Figure 4.  Results of the cluster analysis of the polyphenolic compounds studied according to the Ward method with Manhattan distances.

Based on QSAR analysis we can conclude that the inhibition potential of individual polyphenols was not influenced by substitution with fatty acids up to C10. Majority of the compounds acylated with long fatty acid chains contributed to higher inhibition activities. An exception was seen in elastase related activities, where the ester substitution provided an enhancement of the inhibitory activities only for the group of esculin derivatives. This is probably connected with the fact that only ELS activities provided a significant simple correlation with E_aq, which in absolute values was distinctly lower than for other compounds.
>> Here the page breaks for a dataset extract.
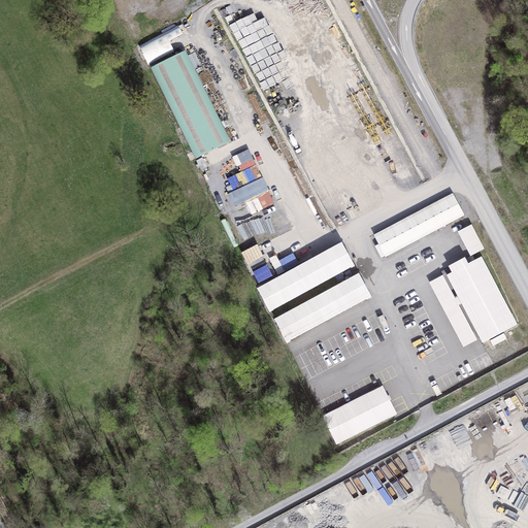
[(175,51),(172,44),(185,37),(179,26),(140,45),(149,63),(175,51)]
Statistical analysis obtained provided a more detailed view to the classification of the compounds under study and their mechanism of action, which will be the basis of our future study focused on molecular modelling.

Conclusions

We suggest that selective modification of polyphenols via lipophilization with fatty acids may represent a new approach to the production of potent low toxic serine protease inhibitors. Most potent serine protease inhibition was observed in rutin derivatives esterified with medium to long, mono- and polyunsaturated fatty acids. Recent findings indicate that these polyphenol-based acylated derivatives may be involved in a specific mechanism of enzyme activity inhibition.

Acknowledgments

We are thankful to Ing. Ladislav Soltes, Dr.Sc. for scientific advice and critical comments.

Declaration of interest

The work was supported by The Agency of the Ministry of Education, Science, Research and Sport of the Slovak Republic for the Structural Funds of EU, OP R&D of ERDF in the frame of the Project, Evaluation of natural substances and their selection for prevention and treatment of lifestyle diseases (ITMS 26240220040), by the Slovak Research and Development Agency LPP-0251-07 and by Grants VEGA 2/0030/11 and VEGA 2/0038/11. The authors report no declarations of interest.